▶ [TASK TO CARRY OUT]
Will you give every entry again exactly as it stands?

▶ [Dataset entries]
┄┄┄┄┄┄
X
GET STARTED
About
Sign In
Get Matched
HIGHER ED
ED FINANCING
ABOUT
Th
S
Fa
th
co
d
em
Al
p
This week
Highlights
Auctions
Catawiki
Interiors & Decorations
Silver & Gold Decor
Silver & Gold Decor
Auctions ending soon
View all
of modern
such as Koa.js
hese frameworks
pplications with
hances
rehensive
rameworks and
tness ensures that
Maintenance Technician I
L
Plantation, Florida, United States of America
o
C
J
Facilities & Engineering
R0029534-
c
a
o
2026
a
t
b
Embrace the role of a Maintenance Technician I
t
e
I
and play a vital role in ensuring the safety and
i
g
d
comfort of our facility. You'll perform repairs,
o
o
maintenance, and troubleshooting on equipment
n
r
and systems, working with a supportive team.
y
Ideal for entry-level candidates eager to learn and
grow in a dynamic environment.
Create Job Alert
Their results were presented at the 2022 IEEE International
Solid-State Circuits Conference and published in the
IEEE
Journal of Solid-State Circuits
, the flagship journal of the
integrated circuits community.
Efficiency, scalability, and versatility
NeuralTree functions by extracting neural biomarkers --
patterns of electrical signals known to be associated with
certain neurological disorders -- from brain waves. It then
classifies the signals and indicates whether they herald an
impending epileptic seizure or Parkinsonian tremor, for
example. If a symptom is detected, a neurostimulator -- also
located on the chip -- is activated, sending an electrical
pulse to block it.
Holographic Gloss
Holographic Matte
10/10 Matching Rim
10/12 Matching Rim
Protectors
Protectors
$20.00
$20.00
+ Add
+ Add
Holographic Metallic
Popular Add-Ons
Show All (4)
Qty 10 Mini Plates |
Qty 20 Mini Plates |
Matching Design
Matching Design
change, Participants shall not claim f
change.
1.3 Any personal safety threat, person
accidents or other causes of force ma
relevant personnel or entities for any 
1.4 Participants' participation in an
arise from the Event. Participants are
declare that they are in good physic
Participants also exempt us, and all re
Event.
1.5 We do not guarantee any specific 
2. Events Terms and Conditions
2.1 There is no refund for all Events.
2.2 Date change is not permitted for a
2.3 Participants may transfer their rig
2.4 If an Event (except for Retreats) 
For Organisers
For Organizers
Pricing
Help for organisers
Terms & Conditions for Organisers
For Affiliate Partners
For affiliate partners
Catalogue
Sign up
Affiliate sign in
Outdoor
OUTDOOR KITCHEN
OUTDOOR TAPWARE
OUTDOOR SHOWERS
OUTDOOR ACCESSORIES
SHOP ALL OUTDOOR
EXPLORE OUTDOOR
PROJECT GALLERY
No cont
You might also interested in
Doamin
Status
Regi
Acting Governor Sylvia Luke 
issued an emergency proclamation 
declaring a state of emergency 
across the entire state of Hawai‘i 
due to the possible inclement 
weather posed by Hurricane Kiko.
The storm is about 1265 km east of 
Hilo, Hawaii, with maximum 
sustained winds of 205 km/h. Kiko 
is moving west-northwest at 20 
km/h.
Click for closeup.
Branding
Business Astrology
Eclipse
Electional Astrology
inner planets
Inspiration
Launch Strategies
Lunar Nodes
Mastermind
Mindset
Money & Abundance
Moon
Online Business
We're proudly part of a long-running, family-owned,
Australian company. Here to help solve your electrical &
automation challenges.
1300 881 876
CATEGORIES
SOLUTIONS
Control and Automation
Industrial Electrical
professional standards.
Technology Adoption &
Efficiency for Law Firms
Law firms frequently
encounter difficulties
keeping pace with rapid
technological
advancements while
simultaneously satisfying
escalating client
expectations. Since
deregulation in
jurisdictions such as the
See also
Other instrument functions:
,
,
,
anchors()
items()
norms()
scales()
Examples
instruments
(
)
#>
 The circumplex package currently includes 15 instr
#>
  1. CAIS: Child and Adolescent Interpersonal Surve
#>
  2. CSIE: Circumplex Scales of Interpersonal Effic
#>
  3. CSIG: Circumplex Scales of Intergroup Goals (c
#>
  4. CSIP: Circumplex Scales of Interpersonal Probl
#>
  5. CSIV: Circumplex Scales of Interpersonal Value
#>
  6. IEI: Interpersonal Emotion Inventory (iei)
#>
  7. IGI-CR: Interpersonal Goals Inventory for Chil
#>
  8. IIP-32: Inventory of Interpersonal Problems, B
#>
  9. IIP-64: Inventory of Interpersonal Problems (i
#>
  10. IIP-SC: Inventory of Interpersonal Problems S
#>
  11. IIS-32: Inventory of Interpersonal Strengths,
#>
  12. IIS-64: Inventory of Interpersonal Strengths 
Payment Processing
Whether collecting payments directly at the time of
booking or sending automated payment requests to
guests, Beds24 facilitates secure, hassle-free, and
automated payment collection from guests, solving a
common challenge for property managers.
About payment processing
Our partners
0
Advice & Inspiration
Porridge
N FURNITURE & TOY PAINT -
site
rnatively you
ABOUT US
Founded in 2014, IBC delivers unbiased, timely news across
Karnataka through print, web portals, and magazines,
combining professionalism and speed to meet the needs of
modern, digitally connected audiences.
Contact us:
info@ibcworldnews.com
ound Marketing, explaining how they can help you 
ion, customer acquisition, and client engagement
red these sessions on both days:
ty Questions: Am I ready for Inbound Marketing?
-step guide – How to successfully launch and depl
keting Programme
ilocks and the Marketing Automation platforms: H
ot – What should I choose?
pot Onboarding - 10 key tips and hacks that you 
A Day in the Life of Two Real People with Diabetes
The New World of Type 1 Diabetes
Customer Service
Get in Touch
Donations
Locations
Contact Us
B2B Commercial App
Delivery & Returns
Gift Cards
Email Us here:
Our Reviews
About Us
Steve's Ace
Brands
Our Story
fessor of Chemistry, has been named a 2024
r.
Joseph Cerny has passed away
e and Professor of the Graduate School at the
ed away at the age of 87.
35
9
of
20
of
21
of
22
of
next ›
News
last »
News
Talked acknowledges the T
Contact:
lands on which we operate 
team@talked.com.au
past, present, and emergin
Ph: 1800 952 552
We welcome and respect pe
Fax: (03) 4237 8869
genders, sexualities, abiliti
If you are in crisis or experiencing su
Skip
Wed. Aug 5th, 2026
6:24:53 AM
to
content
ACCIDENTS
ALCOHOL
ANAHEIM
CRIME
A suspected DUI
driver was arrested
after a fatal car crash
┄┄┄┄┄┄
▶ [RESULT]
X
GET STARTED
About
Sign In
Get Matched
HIGHER ED
ED FINANCING
ABOUT
Th
S
Fa
th
co
d
em
Al
p
This week
Highlights
Auctions
Catawiki
Interiors & Decorations
Silver & Gold Decor
Silver & Gold Decor
Auctions ending soon
View all
of modern
such as Koa.js
hese frameworks
pplications with
hances
rehensive
rameworks and
tness ensures that
Maintenance Technician I
L
Plantation, Florida, United States of America
o
C
J
Facilities & Engineering
R0029534-
c
a
o
2026
a
t
b
Embrace the role of a Maintenance Technician I
t
e
I
and play a vital role in ensuring the safety and
i
g
d
comfort of our facility. You'll perform repairs,
o
o
maintenance, and troubleshooting on equipment
n
r
and systems, working with a supportive team.
y
Ideal for entry-level candidates eager to learn and
grow in a dynamic environment.
Create Job Alert
Their results were presented at the 2022 IEEE International
Solid-State Circuits Conference and published in the
IEEE
Journal of Solid-State Circuits
, the flagship journal of the
integrated circuits community.
Efficiency, scalability, and versatility
NeuralTree functions by extracting neural biomarkers --
patterns of electrical signals known to be associated with
certain neurological disorders -- from brain waves. It then
classifies the signals and indicates whether they herald an
impending epileptic seizure or Parkinsonian tremor, for
example. If a symptom is detected, a neurostimulator -- also
located on the chip -- is activated, sending an electrical
pulse to block it.
Holographic Gloss
Holographic Matte
10/10 Matching Rim
10/12 Matching Rim
Protectors
Protectors
$20.00
$20.00
+ Add
+ Add
Holographic Metallic
Popular Add-Ons
Show All (4)
Qty 10 Mini Plates |
Qty 20 Mini Plates |
Matching Design
Matching Design
change, Participants shall not claim f
change.
1.3 Any personal safety threat, person
accidents or other causes of force ma
relevant personnel or entities for any 
1.4 Participants' participation in an
arise from the Event. Participants are
declare that they are in good physic
Participants also exempt us, and all re
Event.
1.5 We do not guarantee any specific 
2. Events Terms and Conditions
2.1 There is no refund for all Events.
2.2 Date change is not permitted for a
2.3 Participants may transfer their rig
2.4 If an Event (except for Retreats) 
For Organisers
For Organizers
Pricing
Help for organisers
Terms & Conditions for Organisers
For Affiliate Partners
For affiliate partners
Catalogue
Sign up
Affiliate sign in
Outdoor
OUTDOOR KITCHEN
OUTDOOR TAPWARE
OUTDOOR SHOWERS
OUTDOOR ACCESSORIES
SHOP ALL OUTDOOR
EXPLORE OUTDOOR
PROJECT GALLERY
No cont
You might also interested in
Doamin
Status
Regi
Acting Governor Sylvia Luke 
issued an emergency proclamation 
declaring a state of emergency 
across the entire state of Hawai‘i 
due to the possible inclement 
weather posed by Hurricane Kiko.
The storm is about 1265 km east of 
Hilo, Hawaii, with maximum 
sustained winds of 205 km/h. Kiko 
is moving west-northwest at 20 
km/h.
Click for closeup.
Branding
Business Astrology
Eclipse
Electional Astrology
inner planets
Inspiration
Launch Strategies
Lunar Nodes
Mastermind
Mindset
Money & Abundance
Moon
Online Business
We're proudly part of a long-running, family-owned,
Australian company. Here to help solve your electrical &
automation challenges.
1300 881 876
CATEGORIES
SOLUTIONS
Control and Automation
Industrial Electrical
professional standards.
Technology Adoption &
Efficiency for Law Firms
Law firms frequently
encounter difficulties
keeping pace with rapid
technological
advancements while
simultaneously satisfying
escalating client
expectations. Since
deregulation in
jurisdictions such as the
See also
Other instrument functions:
,
,
,
anchors()
items()
norms()
scales()
Examples
instruments
(
)
#>
 The circumplex package currently includes 15 instr
#>
  1. CAIS: Child and Adolescent Interpersonal Surve
#>
  2. CSIE: Circumplex Scales of Interpersonal Effic
#>
  3. CSIG: Circumplex Scales of Intergroup Goals (c
#>
  4. CSIP: Circumplex Scales of Interpersonal Probl
#>
  5. CSIV: Circumplex Scales of Interpersonal Value
#>
  6. IEI: Interpersonal Emotion Inventory (iei)
#>
  7. IGI-CR: Interpersonal Goals Inventory for Chil
#>
  8. IIP-32: Inventory of Interpersonal Problems, B
#>
  9. IIP-64: Inventory of Interpersonal Problems (i
#>
  10. IIP-SC: Inventory of Interpersonal Problems S
#>
  11. IIS-32: Inventory of Interpersonal Strengths,
#>
  12. IIS-64: Inventory of Interpersonal Strengths 
Payment Processing
Whether collecting payments directly at the time of
booking or sending automated payment requests to
guests, Beds24 facilitates secure, hassle-free, and
automated payment collection from guests, solving a
common challenge for property managers.
About payment processing
Our partners
0
Advice & Inspiration
Porridge
N FURNITURE & TOY PAINT -
site
rnatively you
ABOUT US
Founded in 2014, IBC delivers unbiased, timely news across
Karnataka through print, web portals, and magazines,
combining professionalism and speed to meet the needs of
modern, digitally connected audiences.
Contact us:
info@ibcworldnews.com
ound Marketing, explaining how they can help you 
ion, customer acquisition, and client engagement
red these sessions on both days:
ty Questions: Am I ready for Inbound Marketing?
-step guide – How to successfully launch and depl
keting Programme
ilocks and the Marketing Automation platforms: H
ot – What should I choose?
pot Onboarding - 10 key tips and hacks that you 
A Day in the Life of Two Real People with Diabetes
The New World of Type 1 Diabetes
Customer Service
Get in Touch
Donations
Locations
Contact Us
B2B Commercial App
Delivery & Returns
Gift Cards
Email Us here:
Our Reviews
About Us
Steve's Ace
Brands
Our Story
fessor of Chemistry, has been named a 2024
r.
Joseph Cerny has passed away
e and Professor of the Graduate School at the
ed away at the age of 87.
35
9
of
20
of
21
of
22
of
next ›
News
last »
News
Talked acknowledges the T
Contact:
lands on which we operate 
team@talked.com.au
past, present, and emergin
Ph: 1800 952 552
We welcome and respect pe
Fax: (03) 4237 8869
genders, sexualities, abiliti
If you are in crisis or experiencing su
Skip
Wed. Aug 5th, 2026
6:24:53 AM
to
content
ACCIDENTS
ALCOHOL
ANAHEIM
CRIME
A suspected DUI
driver was arrested
after a fatal car crash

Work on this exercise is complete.